Convert every line of the listing below into a JSON list of strings, one string per line, skipping blank lines. Leave the pictures out of your answer.

Transcribed page contents =

== Segment start ==

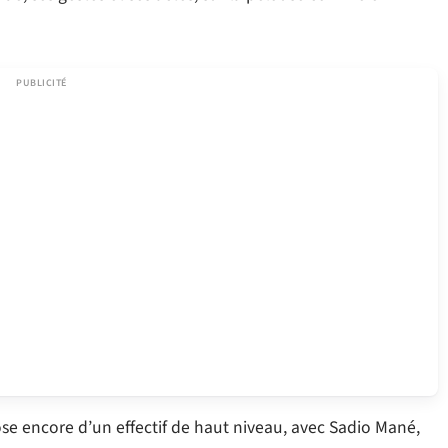
ose encore d’un effectif de haut niveau, avec Sadio Mané,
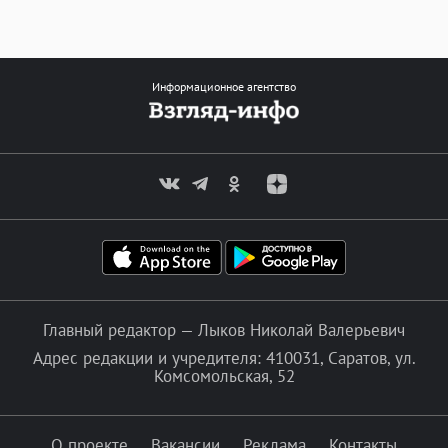
Информационное агентство
Главный редактор — Лыков Николай Валерьевич
Адрес редакции и учредителя: 410031, Саратов, ул.
Комсомольская, 52
О проекте
Вакансии
Реклама
Контакты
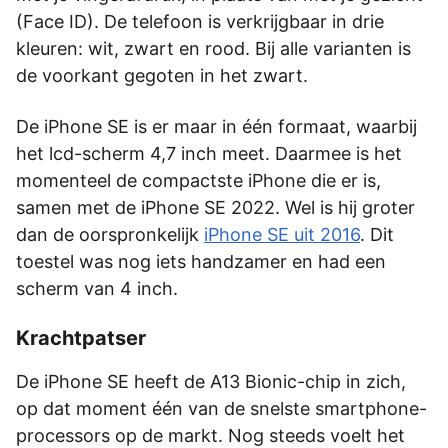
(Face ID). De telefoon is verkrijgbaar in drie
kleuren: wit, zwart en rood. Bij alle varianten is
de voorkant gegoten in het zwart.
De iPhone SE is er maar in één formaat, waarbij
het lcd-scherm 4,7 inch meet. Daarmee is het
momenteel de compactste iPhone die er is,
samen met de iPhone SE 2022. Wel is hij groter
dan de oorspronkelijk
iPhone SE uit 2016
. Dit
toestel was nog iets handzamer en had een
scherm van 4 inch.
Krachtpatser
De iPhone SE heeft de A13 Bionic-chip in zich,
op dat moment één van de snelste smartphone-
processors op de markt. Nog steeds voelt het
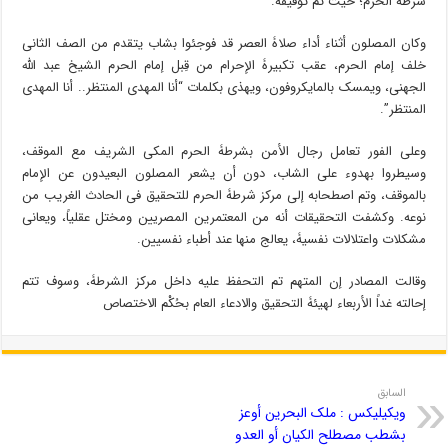
شرطۀ الحرم؛ حیث تم توقیفه.
وکان المصلون أثناء أداء صلاۀ العصر قد فوجئوا بشاب یتقدم من الصف الثانی
خلف إمام الحرم، عقب تکبیرۀ الإحرام من قِبل إمام الحرم الشیخ عبد الله
الجهنی، ویمسک بالمایکروفون، ویهذی بکلمات “أنا المهدی المنتظر.. أنا المهدی
المنتظر”.
وعلى الفور تعامل رجال الأمن بشرطۀ الحرم المکی الشریف مع الموقف،
وسیطروا بهدوء على الشاب، دون أن یشعر المصلون البعیدون عن الإمام
بالموقف، وتم اصطحابه إلى مرکز شرطۀ الحرم للتحقیق فی الحادث الغریب من
نوعه. وکشفت التحقیقات أنه من المعتمرین المصریین ومختل عقلیاً، ویعانی
مشکلات واعتلالات نفسیۀ، یعالج منها عند أطباء نفسیین.
وقالت المصادر إن المتهم تم التحفظ علیه داخل مرکز الشرطۀ، وسوف تتم
إحالته غداً الأربعاء لهیئۀ التحقیق والادعاء العام بحُکْم الاختصاص
السابق
ویکیلیکس : ملک البحرین أوعز
بشطب مصطلح الکیان أو العدو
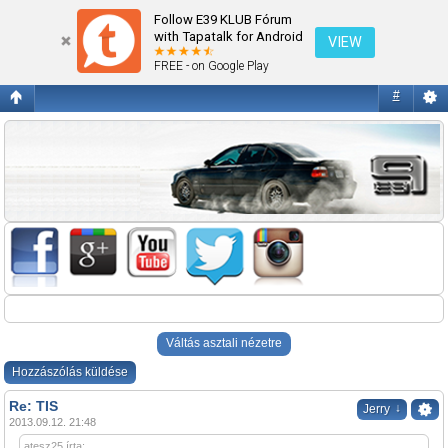
TIS
Follow E39 KLUB Fórum
with Tapatalk for Android
VIEW
FREE - on Google Play
#
Váltás asztali nézetre
Hozzászólás küldése
Re: TIS
↓
Jerry
2013.09.12. 21:48
atesz25 írta:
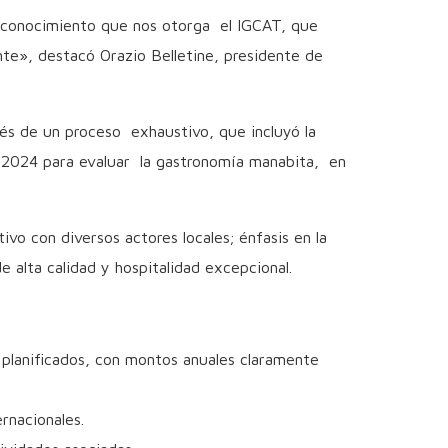
reconocimiento que nos otorga el IGCAT, que
te», destacó Orazio Belletine, presidente de
s de un proceso exhaustivo, que incluyó la
de 2024 para evaluar la gastronomía manabita, en
ivo con diversos actores locales; énfasis en la
e alta calidad y hospitalidad excepcional.
 planificados, con montos anuales claramente
rnacionales.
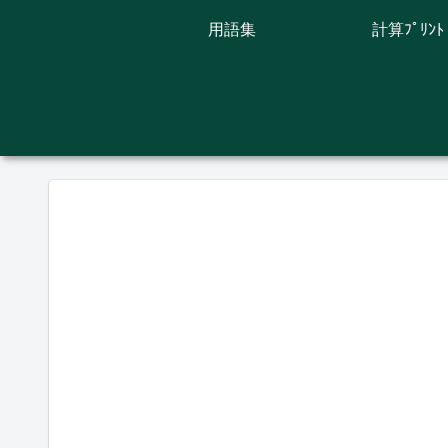
用語集
計算ﾌﾟﾘﾝﾄ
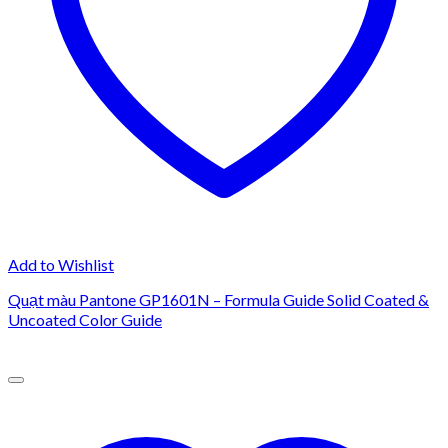
Add to Wishlist
Quạt màu Pantone GP1601N – Formula Guide Solid Coated &
Uncoated Color Guide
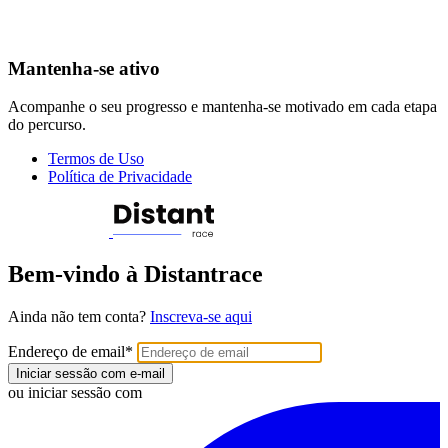
Mantenha-se ativo
Acompanhe o seu progresso e mantenha-se motivado em cada etapa
do percurso.
Termos de Uso
Política de Privacidade
Bem-vindo à Distantrace
Ainda não tem conta?
Inscreva-se aqui
Endereço de email
*
Iniciar sessão com e-mail
ou iniciar sessão com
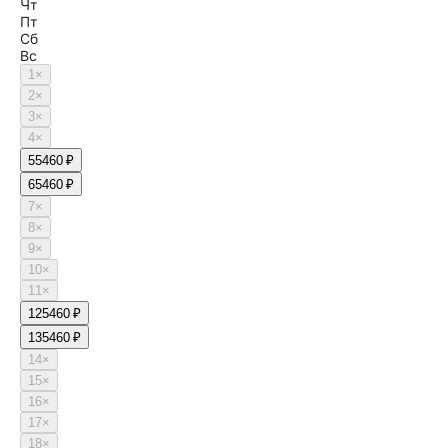
Чт
Пт
Сб
Вс
1
×
2
×
3
×
4
×
5
5460 ₽
6
5460 ₽
7
×
8
×
9
×
10
×
11
×
12
5460 ₽
13
5460 ₽
14
×
15
×
16
×
17
×
18
×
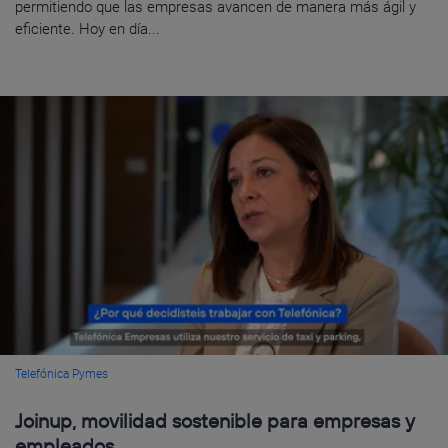
permitiendo que las empresas avancen de manera más ágil y
eficiente. Hoy en día...
Telefónica Pymes
Joinup, movilidad sostenible para empresas y
empleados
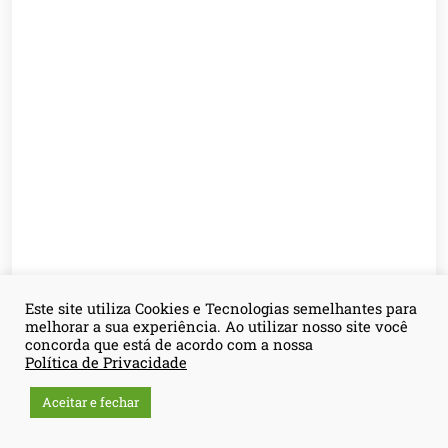
Este site utiliza Cookies e Tecnologias semelhantes para
melhorar a sua experiência. Ao utilizar nosso site você
concorda que está de acordo com a nossa
Política de Privacidade
Aceitar e fechar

== Segment end ==

EXERCISE SOLUTION =
[
  "ose encore d’un effectif de haut niveau, avec Sadio Mané,",
  "Информационное агентство",
  "Главный редактор — Лыков Николай Валерьевич",
  "Адрес редакции и учредителя: 410031, Саратов, ул.",
  "Комсомольская, 52",
  "О проекте",
  "Вакансии",
  "Реклама",
  "Контакты",
  "(Face ID). De telefoon is verkrijgbaar in drie",
  "kleuren: wit, zwart en rood. Bij alle varianten is",
  "de voorkant gegoten in het zwart.",
  "De iPhone SE is er maar in één formaat, waarbij",
  "het lcd-scherm 4,7 inch meet. Daarmee is het",
  "momenteel de compactste iPhone die er is,",
  "samen met de iPhone SE 2022. Wel is hij groter",
  "dan de oorspronkelijk",
  "iPhone SE uit 2016",
  ". Dit",
  "toestel was nog iets handzamer en had een",
  "scherm van 4 inch.",
  "Krachtpatser",
  "De iPhone SE heeft de A13 Bionic-chip in zich,",
  "op dat moment één van de snelste smartphone-",
  "processors op de markt. Nog steeds voelt het",
  "شرطۀ الحرم؛ حیث تم توقیفه.",
  "وکان المصلون أثناء أداء صلاۀ العصر قد فوجئوا بشاب یتقدم من الصف الثانی",
  "خلف إمام الحرم، عقب تکبیرۀ الإحرام من قِبل إمام الحرم الشیخ عبد الله",
  "الجهنی، ویمسک بالمایکروفون، ویهذی بکلمات “أنا المهدی المنتظر.. أنا المهدی",
  "المنتظر”.",
  "وعلى الفور تعامل رجال الأمن بشرطۀ الحرم المکی الشریف مع الموقف،",
  "وسیطروا بهدوء على الشاب، دون أن یشعر المصلون البعیدون عن الإمام",
  "بالموقف، وتم اصطحابه إلى مرکز شرطۀ الحرم للتحقیق فی الحادث الغریب من",
  "نوعه. وکشفت التحقیقات أنه من المعتمرین المصریین ومختل عقلیاً، ویعانی",
  "مشکلات واعتلالات نفسیۀ، یعالج منها عند أطباء نفسیین.",
  "وقالت المصادر إن المتهم تم التحفظ علیه داخل مرکز الشرطۀ، وسوف تتم",
  "إحالته غداً الأربعاء لهیئۀ التحقیق والادعاء العام بحُکْم الاختصاص",
  "السابق",
  "ویکیلیکس : ملک البحرین أوعز",
  "بشطب مصطلح الکیان أو العدو",
  "TIS",
  "Follow E39 KLUB Fórum",
  "with Tapatalk for Android",
  "VIEW",
  "FREE - on Google Play",
  "#",
  "Váltás asztali nézetre",
  "Hozzászólás küldése",
  "Re: TIS",
  "↓",
  "Jerry",
  "2013.09.12. 21:48",
  "atesz25 írta:",
  "reconocimiento que nos otorga el IGCAT, que",
  "te», destacó Orazio Belletine, presidente de",
  "s de un proceso exhaustivo, que incluyó la",
  "de 2024 para evaluar la gastronomía manabita, en",
  "ivo con diversos actores locales; énfasis en la",
  "e alta calidad y hospitalidad excepcional.",
  " planificados, con montos anuales claramente",
  "rnacionales.",
  "用語集",
  "計算ﾌﾟﾘﾝﾄ",
  "Add to Wishlist",
  "Quạt màu Pantone GP1601N – Formula Guide Solid Coated &",
  "Uncoated Color Guide",
  "Mantenha-se ativo",
  "Acompanhe o seu progresso e mantenha-se motivado em cada etapa",
  "do percurso.",
  "Termos de Uso",
  "Política de Privacidade",
  "Bem-vindo à Distantrace",
  "Ainda não tem conta?",
  "Inscreva-se aqui",
  "Endereço de email",
  "*",
  "Iniciar sessão com e-mail",
  "ou iniciar sessão com",
  "Чт",
  "Пт",
  "Сб",
  "Вс",
  "1",
  "×",
  "2",
  "×",
  "3",
  "×",
  "4",
  "×",
  "5",
  "5460 ₽",
  "6",
  "5460 ₽",
  "7",
  "×",
  "8",
  "×",
  "9",
  "×",
  "10",
  "×",
  "11",
  "×",
  "12",
  "5460 ₽",
  "13",
  "5460 ₽",
  "14",
  "×",
  "15",
  "×",
  "16",
  "×",
  "17",
  "×",
  "18",
  "×",
  "permitiendo que las empresas avancen de manera más ágil y",
  "eficiente. Hoy en día...",
  "Telefónica Pymes",
  "Joinup, movilidad sostenible para empresas y",
  "empleados",
  "Este site utiliza Cookies e Tecnologias semelhantes para",
  "melhorar a sua experiência. Ao utilizar nosso site você",
  "concorda que está de acordo com a nossa",
  "Política de Privacidade",
  "Aceitar e fechar"
]